◆ Your goal
Can you lay out the data below as a two-column CSV with the headers input and output, one row per text and its answer, each in a single quoted field with line breaks turned into spaces? Begin at the line that has "like 98 (%)" and stop after the line that has "Observed: 36 (%)".

[Collection entries]
━━━━━━━━
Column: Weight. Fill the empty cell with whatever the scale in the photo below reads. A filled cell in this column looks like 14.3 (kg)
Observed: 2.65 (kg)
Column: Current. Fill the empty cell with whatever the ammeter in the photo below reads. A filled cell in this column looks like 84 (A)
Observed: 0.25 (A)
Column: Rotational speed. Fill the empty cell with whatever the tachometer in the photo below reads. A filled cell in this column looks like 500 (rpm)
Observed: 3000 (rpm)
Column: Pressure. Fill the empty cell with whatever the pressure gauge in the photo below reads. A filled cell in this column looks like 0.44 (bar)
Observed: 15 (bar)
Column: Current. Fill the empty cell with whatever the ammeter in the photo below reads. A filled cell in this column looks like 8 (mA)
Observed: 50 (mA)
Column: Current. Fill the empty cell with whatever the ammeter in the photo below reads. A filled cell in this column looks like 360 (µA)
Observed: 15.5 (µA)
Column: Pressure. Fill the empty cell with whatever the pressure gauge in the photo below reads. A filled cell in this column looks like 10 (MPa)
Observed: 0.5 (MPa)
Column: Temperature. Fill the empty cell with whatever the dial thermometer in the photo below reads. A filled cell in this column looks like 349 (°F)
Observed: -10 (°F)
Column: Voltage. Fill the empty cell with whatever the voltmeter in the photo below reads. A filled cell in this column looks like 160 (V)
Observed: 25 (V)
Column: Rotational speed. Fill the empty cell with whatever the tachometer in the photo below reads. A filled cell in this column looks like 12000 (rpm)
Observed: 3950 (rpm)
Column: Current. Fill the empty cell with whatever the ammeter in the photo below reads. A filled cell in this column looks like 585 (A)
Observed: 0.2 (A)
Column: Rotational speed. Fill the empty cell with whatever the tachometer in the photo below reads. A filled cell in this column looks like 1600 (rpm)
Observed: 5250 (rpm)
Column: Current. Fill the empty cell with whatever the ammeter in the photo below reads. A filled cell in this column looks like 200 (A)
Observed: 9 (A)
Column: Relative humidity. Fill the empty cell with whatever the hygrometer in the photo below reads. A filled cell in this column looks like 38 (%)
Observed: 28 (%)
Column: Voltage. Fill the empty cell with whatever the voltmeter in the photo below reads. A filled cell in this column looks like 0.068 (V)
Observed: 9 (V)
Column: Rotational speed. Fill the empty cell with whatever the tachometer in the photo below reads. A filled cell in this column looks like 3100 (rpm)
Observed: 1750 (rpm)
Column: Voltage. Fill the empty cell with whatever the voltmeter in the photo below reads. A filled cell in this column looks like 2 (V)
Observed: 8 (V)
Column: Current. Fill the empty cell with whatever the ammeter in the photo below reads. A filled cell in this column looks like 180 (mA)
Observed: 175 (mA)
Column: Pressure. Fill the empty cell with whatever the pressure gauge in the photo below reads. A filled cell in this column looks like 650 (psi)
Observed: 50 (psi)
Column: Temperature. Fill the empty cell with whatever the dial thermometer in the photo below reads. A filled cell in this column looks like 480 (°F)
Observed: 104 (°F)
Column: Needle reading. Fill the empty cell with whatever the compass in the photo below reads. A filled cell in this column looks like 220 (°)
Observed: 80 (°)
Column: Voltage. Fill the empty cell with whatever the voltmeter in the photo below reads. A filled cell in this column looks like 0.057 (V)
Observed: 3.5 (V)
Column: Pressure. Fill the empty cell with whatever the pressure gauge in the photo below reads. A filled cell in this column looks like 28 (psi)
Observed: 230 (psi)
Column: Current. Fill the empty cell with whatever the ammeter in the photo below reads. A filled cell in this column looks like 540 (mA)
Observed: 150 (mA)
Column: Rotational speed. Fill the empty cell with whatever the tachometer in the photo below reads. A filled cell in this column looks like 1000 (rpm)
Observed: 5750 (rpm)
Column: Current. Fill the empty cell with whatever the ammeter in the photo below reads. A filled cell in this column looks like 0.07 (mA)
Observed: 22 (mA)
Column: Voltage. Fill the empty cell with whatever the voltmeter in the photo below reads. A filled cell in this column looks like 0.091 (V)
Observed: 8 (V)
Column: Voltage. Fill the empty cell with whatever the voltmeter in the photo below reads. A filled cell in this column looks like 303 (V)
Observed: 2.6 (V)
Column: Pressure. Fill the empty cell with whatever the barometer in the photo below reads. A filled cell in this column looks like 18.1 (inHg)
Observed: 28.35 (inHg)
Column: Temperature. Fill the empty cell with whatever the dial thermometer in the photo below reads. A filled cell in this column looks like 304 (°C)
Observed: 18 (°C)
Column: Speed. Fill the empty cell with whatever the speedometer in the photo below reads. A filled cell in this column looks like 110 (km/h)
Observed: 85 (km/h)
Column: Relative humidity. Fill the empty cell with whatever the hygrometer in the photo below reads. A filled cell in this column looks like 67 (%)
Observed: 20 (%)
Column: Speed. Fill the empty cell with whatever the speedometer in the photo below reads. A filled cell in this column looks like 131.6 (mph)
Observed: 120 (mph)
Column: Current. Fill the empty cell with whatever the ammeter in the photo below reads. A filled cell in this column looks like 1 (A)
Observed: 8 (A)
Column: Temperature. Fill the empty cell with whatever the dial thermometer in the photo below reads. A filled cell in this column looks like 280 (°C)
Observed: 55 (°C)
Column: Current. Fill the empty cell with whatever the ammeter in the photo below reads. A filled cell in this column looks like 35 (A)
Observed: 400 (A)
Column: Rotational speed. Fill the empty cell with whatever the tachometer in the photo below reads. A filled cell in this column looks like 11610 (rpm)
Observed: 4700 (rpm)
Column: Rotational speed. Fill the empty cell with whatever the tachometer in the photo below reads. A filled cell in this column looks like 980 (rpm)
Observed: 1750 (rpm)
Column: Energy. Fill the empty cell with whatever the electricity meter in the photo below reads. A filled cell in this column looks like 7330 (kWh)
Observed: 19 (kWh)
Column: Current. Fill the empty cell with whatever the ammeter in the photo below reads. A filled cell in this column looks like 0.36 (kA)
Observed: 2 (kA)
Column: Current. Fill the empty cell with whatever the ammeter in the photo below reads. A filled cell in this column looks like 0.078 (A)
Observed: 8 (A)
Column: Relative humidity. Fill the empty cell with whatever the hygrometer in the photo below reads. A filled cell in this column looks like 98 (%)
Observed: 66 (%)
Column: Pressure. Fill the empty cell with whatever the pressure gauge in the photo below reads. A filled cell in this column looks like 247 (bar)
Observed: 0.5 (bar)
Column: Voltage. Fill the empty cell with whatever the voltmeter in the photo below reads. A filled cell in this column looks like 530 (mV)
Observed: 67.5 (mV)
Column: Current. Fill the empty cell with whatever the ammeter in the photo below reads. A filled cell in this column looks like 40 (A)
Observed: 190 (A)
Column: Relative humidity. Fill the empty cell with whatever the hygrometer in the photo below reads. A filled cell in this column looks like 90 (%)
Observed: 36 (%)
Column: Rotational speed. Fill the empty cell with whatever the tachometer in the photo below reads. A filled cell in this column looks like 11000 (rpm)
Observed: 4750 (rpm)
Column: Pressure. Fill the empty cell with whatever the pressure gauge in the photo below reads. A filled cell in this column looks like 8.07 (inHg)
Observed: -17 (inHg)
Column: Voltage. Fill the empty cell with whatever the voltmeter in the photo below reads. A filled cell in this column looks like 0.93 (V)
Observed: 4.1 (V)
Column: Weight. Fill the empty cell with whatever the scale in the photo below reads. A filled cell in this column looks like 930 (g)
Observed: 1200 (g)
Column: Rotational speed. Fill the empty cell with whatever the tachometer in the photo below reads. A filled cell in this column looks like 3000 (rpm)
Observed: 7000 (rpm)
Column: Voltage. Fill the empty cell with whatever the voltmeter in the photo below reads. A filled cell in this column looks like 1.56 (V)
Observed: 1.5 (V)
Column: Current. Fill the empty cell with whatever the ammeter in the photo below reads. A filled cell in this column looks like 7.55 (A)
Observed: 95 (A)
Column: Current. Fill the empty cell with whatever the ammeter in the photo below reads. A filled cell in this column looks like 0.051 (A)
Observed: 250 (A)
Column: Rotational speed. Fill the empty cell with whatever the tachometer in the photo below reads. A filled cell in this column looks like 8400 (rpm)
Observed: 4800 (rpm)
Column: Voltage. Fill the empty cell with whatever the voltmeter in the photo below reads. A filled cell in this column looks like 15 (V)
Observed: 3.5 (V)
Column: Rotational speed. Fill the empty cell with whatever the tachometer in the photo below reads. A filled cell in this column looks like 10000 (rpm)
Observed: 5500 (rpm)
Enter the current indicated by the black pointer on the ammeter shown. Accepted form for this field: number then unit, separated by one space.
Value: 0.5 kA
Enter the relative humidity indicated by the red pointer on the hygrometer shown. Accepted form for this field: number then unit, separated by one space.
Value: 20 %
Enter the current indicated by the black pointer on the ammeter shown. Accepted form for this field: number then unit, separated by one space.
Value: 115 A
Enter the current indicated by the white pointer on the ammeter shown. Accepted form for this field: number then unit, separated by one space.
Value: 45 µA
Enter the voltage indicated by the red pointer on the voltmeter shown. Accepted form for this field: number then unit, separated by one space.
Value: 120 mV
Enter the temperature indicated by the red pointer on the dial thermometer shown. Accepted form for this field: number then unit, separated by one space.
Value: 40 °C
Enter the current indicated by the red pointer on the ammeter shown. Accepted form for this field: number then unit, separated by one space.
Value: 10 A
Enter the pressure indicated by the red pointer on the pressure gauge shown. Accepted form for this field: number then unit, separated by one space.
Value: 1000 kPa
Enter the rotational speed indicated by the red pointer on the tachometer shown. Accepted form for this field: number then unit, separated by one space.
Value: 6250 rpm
━━━━━━━━
◆ Result
input,output
"Column: Relative humidity. Fill the empty cell with whatever the hygrometer in the photo below reads. A filled cell in this column looks like 98 (%) Observed:","66 (%)"
"Column: Pressure. Fill the empty cell with whatever the pressure gauge in the photo below reads. A filled cell in this column looks like 247 (bar) Observed:","0.5 (bar)"
"Column: Voltage. Fill the empty cell with whatever the voltmeter in the photo below reads. A filled cell in this column looks like 530 (mV) Observed:","67.5 (mV)"
"Column: Current. Fill the empty cell with whatever the ammeter in the photo below reads. A filled cell in this column looks like 40 (A) Observed:","190 (A)"
"Column: Relative humidity. Fill the empty cell with whatever the hygrometer in the photo below reads. A filled cell in this column looks like 90 (%) Observed:","36 (%)"